Task goal: Below are some records; each one is to be set down again exactly.

+++ Data provided

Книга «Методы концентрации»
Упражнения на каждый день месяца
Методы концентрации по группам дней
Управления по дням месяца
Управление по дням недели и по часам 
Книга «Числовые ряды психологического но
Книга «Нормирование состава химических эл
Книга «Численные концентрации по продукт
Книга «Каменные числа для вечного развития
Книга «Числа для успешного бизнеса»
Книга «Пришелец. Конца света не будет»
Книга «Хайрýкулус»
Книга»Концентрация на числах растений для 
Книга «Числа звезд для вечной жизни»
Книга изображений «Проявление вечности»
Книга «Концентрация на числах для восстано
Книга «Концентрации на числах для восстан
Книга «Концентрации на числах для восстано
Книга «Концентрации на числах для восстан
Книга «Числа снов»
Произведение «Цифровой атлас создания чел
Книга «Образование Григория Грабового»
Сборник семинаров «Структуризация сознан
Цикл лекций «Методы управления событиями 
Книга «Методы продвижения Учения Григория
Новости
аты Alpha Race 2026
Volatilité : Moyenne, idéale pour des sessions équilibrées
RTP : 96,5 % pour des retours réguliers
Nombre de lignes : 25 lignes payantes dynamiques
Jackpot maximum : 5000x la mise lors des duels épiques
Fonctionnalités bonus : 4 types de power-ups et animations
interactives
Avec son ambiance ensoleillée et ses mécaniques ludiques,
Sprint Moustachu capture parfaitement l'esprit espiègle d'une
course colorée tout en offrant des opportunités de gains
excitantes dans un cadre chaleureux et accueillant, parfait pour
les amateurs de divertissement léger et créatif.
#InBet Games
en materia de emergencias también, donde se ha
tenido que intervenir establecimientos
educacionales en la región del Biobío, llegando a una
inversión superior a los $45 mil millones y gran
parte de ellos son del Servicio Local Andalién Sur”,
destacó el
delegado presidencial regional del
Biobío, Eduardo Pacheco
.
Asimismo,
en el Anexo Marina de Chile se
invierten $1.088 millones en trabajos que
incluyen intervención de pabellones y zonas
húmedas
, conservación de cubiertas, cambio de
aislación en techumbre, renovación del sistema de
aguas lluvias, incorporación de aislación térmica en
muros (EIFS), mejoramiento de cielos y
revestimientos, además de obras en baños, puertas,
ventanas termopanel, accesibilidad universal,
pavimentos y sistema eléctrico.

++++++

Solution below:
Книга «Методы концентрации»
Упражнения на каждый день месяца
Методы концентрации по группам дней
Управления по дням месяца
Управление по дням недели и по часам 
Книга «Числовые ряды психологического но
Книга «Нормирование состава химических эл
Книга «Численные концентрации по продукт
Книга «Каменные числа для вечного развития
Книга «Числа для успешного бизнеса»
Книга «Пришелец. Конца света не будет»
Книга «Хайрýкулус»
Книга»Концентрация на числах растений для 
Книга «Числа звезд для вечной жизни»
Книга изображений «Проявление вечности»
Книга «Концентрация на числах для восстано
Книга «Концентрации на числах для восстан
Книга «Концентрации на числах для восстано
Книга «Концентрации на числах для восстан
Книга «Числа снов»
Произведение «Цифровой атлас создания чел
Книга «Образование Григория Грабового»
Сборник семинаров «Структуризация сознан
Цикл лекций «Методы управления событиями 
Книга «Методы продвижения Учения Григория
Новости
аты Alpha Race 2026
Volatilité : Moyenne, idéale pour des sessions équilibrées
RTP : 96,5 % pour des retours réguliers
Nombre de lignes : 25 lignes payantes dynamiques
Jackpot maximum : 5000x la mise lors des duels épiques
Fonctionnalités bonus : 4 types de power-ups et animations
interactives
Avec son ambiance ensoleillée et ses mécaniques ludiques,
Sprint Moustachu capture parfaitement l'esprit espiègle d'une
course colorée tout en offrant des opportunités de gains
excitantes dans un cadre chaleureux et accueillant, parfait pour
les amateurs de divertissement léger et créatif.
#InBet Games
en materia de emergencias también, donde se ha
tenido que intervenir establecimientos
educacionales en la región del Biobío, llegando a una
inversión superior a los $45 mil millones y gran
parte de ellos son del Servicio Local Andalién Sur”,
destacó el
delegado presidencial regional del
Biobío, Eduardo Pacheco
.
Asimismo,
en el Anexo Marina de Chile se
invierten $1.088 millones en trabajos que
incluyen intervención de pabellones y zonas
húmedas
, conservación de cubiertas, cambio de
aislación en techumbre, renovación del sistema de
aguas lluvias, incorporación de aislación térmica en
muros (EIFS), mejoramiento de cielos y
revestimientos, además de obras en baños, puertas,
ventanas termopanel, accesibilidad universal,
pavimentos y sistema eléctrico.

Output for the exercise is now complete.